Limitations & Future Work

  1. Excessive inference steps lead to overfitting (reconstructing noise during denoising), necessitating careful step selection.
  2. The architectural choices for FeedbackNet and FuseNet (layer count and width) are relatively simple and may leave room for further optimization.
  3. The framework has not been tested in combination with positional encoding-based methods (e.g., DINER, FINER).
  4. 3D scene experiments are limited to small-scale models (3 objects) and have not been validated on large-scale NeRF-level scenes.

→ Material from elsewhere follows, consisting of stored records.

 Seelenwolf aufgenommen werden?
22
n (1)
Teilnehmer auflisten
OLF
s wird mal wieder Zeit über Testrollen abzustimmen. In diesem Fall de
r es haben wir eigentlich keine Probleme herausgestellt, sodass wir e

  5. The optimal number of inference steps varies by task (fitting=4, denoising=2), and an adaptive step selection mechanism is lacking.

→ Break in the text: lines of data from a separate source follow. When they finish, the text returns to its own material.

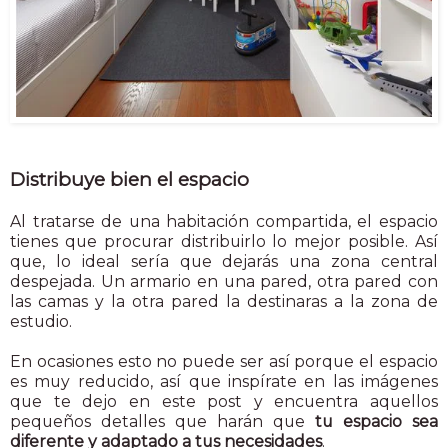
Distribuye bien el espacio
Al tratarse de una habitación compartida, el espacio
tienes que procurar distribuirlo lo mejor posible. Así
que, lo ideal sería que dejarás una zona central
despejada. Un armario en una pared, otra pared con
las camas y la otra pared la destinaras a la zona de
estudio.
En ocasiones esto no puede ser así porque el espacio
es muy reducido, así que inspírate en las imágenes
que te dejo en este post y encuentra aquellos
pequeños detalles que harán que
tu espacio sea
diferente y adaptado a tus necesidades
.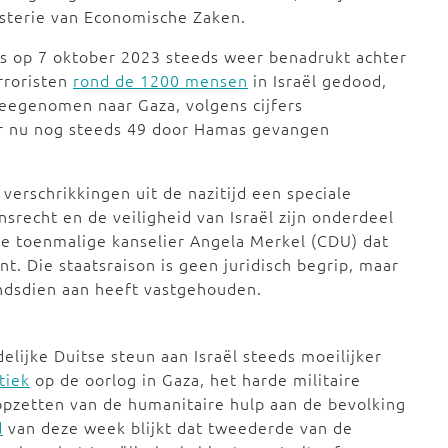
nisterie van Economische Zaken.
as op 7 oktober 2023 steeds weer benadrukt achter
rroristen
rond de 1200 mensen
in Israël gedood,
eegenomen naar Gaza, volgens cijfers
 er nu nog steeds 49 door Hamas gevangen
verschrikkingen uit de nazitijd een speciale
nsrecht en de veiligheid van Israël zijn onderdeel
de toenmalige kanselier Angela Merkel (CDU) dat
t. Die staatsraison is geen juridisch begrip, maar
indsdien aan heeft vastgehouden.
ijke Duitse steun aan Israël steeds moeilijker
tiek
op de oorlog in Gaza, het harde militaire
topzetten van de humanitaire hulp aan de bevolking
d
van deze week blijkt dat tweederde van de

  • Relation to diffusion models: Shares the iterative refinement concept, but I-INR operates in coordinate space rather than pixel space, yielding a more compact formulation.
  • Relation to InDI: Directly adopts InDI's iterative framework but transfers it from image restoration to INR-based signal representation.
  • Insight: The design pattern of a single Backbone forward pass followed by lightweight iterative refinement is generalizable to other continuous representation learning scenarios, such as NeRF acceleration.

Rating

  • Novelty: ⭐⭐⭐⭐ — First systematic application of iterative refinement to INR; transfers InDI to coordinate networks.
  • Experimental Thoroughness: ⭐⭐⭐⭐⭐ — Four tasks, three baselines, comprehensive ablations, and statistical significance testing.
  • Writing Quality: ⭐⭐⭐⭐ — Mathematical derivations are clear, visualizations are rich, and experimental setups are transparent.
  • Value: ⭐⭐⭐⭐⭐ — Plug-and-play, near-zero overhead, open-source code; highly practical.